Wednesday 21 August 2013

'If it is God's will, it must be God's bill'

When I was in Kenya earlier this year with a CRED team, we found ourselves carrying out our programme of activities at the same as a major rebuild of the school was taking place. It certainly made for an interesting insight into their attitude to health and safety; as the children lined up for their morning porridge or lunch-time githeri, foundation blocks of rock, bags of cement, piles of sand and other building materials were delivered into the playground, and the builders worked on the new construction.

The building work being done is phase 1 of what promises to be a wonderful new school facility for the children at Spurgeons Academy in Kibera slum. When it is completed, the children will have classrooms that are big enough to fit everyone into, with proper windows, and walls and a roof that don't have any holes. They will even have proper toilets and adequate hand-washing facilities. They still won't have interactive whiteboards or any of the other fixtures and fittings that are basic expectations in our classrooms nowadays, but they will provide a much better learning environment for the students, and a much more inspiring facility for the teachers, and everyone is very excited about that prospect.

Whilst with the Spurgeons staff on the trip, I asked them about the expected timings for completion of the building, and they quoted end of July 2013. It seemed pretty ambitious to me, but I'm not a builder, so what do I know! However, today I received an e-mail from our Spurgeons contact, Kenyanito, with an update to the building works situation. It didn't make for wonderful reading!

Basically a combination of discovering the need for unexpectedly deep foundations, plus a 36% increase in price on some building materials, plus a significant mis-quote have resulted in a big hole in the budget. And as the 'short rains' are now falling steadily the stability of the construction that has taken place already has been put at risk.

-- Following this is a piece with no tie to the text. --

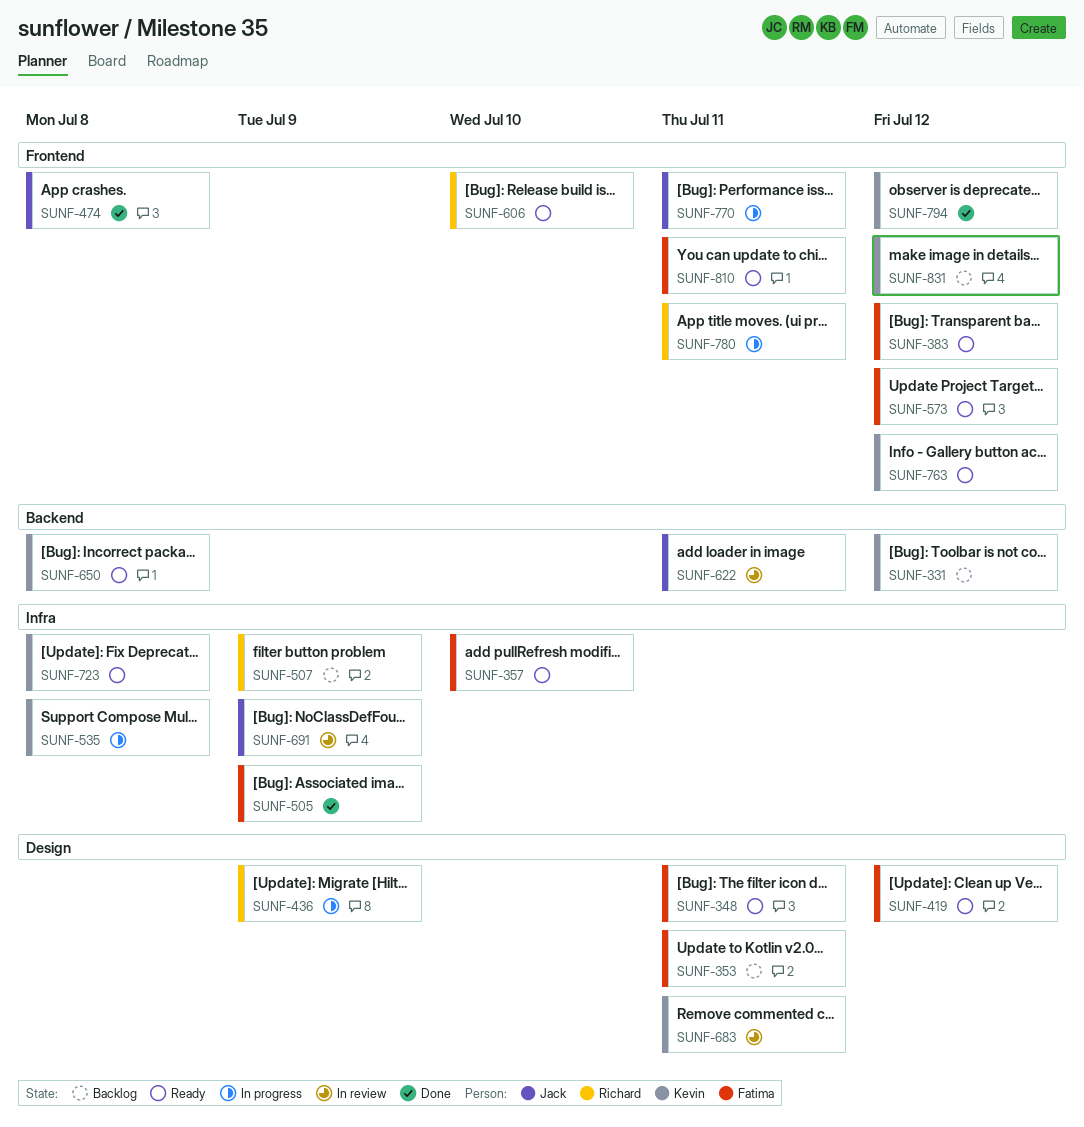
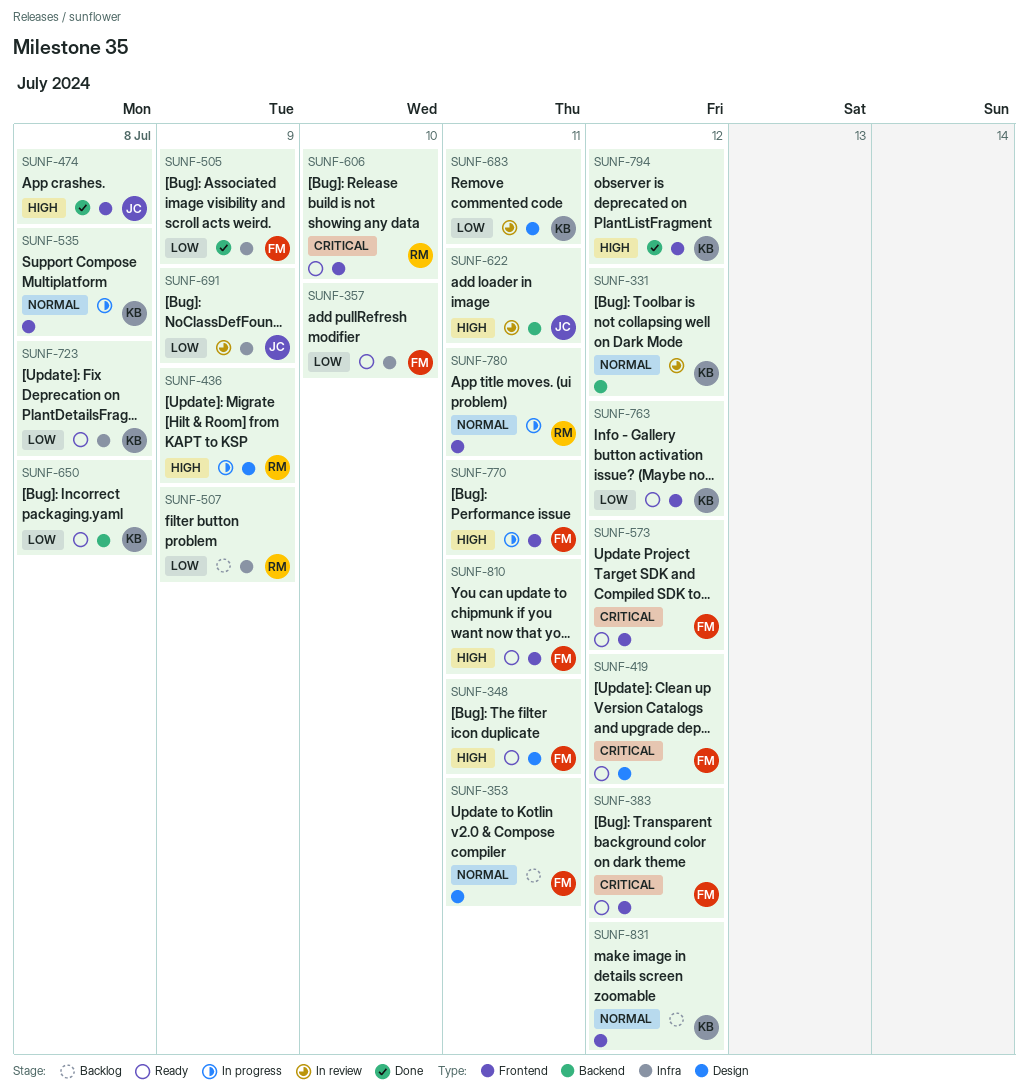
SUNF-331, status: Backlog -> In review
SUNF-535, label: Infra -> Frontend
SUNF-770, owner: Jack -> Fatima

Could be pretty down-heartening reading in one sense. But the e-mail from Kenyanito didn't come across like that. To him, a man of great faith and for whom prayer is always number 1 on the list of action points, the e-mail was just a statement about where things are at for now. It was just a message bringing us up to date with things, and letting us know the reality. Sure there was a comment that if we know of any funds that could help fill the hole then please could we explore them, but it wasn't an e-mail pleading for money.

Instead his closing sentence was this: 'We are trusting God for his divine intervention and am certain sure that he will never leave us not forsake us. The impact that the completion of this rebuild will cause to the kids is huge beyond any measure. As I always say my sister: if it is God's will, then it must be God's bill.'

What a great faith, what an inspiring faith, what a challenge to those of us who say we are of faith. No more hiding behind the excuse that we can't afford to do something; if we sense it is what God is calling us to, then our motto should be: 'if it is God's will, then it must be God's bill'.

He will provide, if we take the risk and step out to let Him.